[Brief] Give again, word for word, each line below starting at the one that contains "thumb cmc: (1041, 678)" and ending at the one that contains "pinky tip: (809, 906)".

○ ○ ○

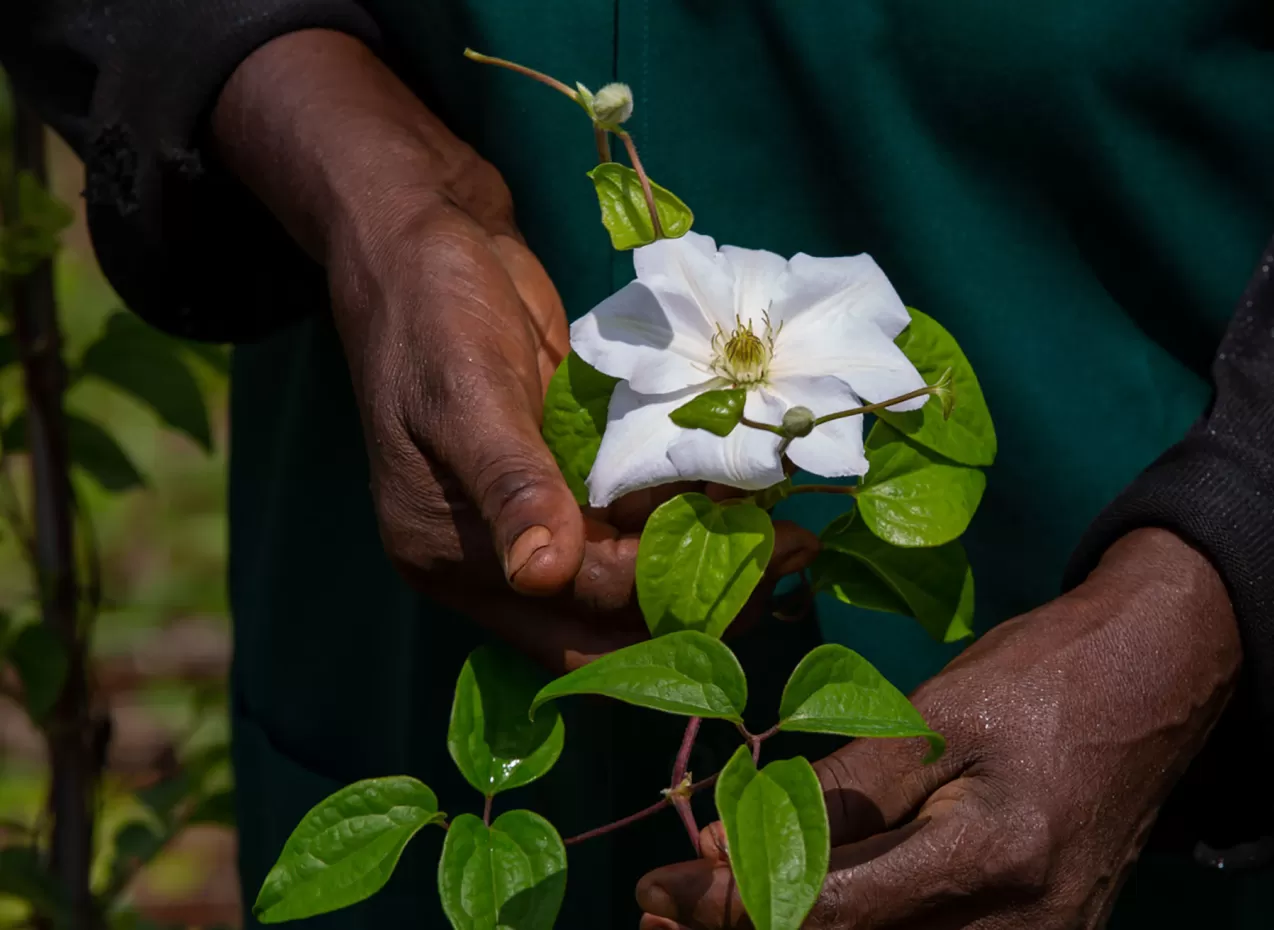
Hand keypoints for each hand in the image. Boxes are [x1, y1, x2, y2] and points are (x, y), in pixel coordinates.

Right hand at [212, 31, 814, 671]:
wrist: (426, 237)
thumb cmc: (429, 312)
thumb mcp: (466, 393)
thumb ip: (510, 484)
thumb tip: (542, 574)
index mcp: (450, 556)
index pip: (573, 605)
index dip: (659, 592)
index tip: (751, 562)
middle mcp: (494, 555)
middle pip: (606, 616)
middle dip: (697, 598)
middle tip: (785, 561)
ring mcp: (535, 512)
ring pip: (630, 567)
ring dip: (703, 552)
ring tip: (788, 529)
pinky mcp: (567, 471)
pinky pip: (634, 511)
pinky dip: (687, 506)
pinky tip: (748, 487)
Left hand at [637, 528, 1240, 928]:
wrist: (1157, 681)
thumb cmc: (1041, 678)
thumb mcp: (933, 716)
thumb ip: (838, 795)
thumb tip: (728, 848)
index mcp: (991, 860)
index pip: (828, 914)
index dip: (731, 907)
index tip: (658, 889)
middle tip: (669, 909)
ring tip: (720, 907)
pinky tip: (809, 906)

○ ○ ○

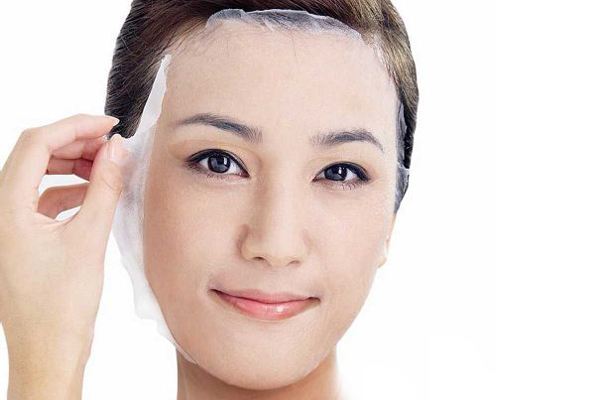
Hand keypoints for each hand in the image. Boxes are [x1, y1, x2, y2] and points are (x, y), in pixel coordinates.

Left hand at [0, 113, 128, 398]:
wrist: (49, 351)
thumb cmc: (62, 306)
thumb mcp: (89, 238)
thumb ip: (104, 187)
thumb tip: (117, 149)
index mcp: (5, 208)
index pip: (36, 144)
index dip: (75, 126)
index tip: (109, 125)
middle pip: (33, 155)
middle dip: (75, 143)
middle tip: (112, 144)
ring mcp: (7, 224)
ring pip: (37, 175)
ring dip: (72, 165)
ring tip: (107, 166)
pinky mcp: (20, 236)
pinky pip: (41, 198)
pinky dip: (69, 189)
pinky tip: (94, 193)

○ ○ ○

[Your response]
thumb cmc: (1041, 678)
thumb mcp: (933, 716)
thumb ip: (838, 795)
thumb tip: (728, 848)
index mcp: (991, 860)
index pip: (828, 914)
index dip: (731, 907)
index tip: (658, 889)
middle tip: (669, 909)
ring tip: (720, 907)
pinky tip: (809, 906)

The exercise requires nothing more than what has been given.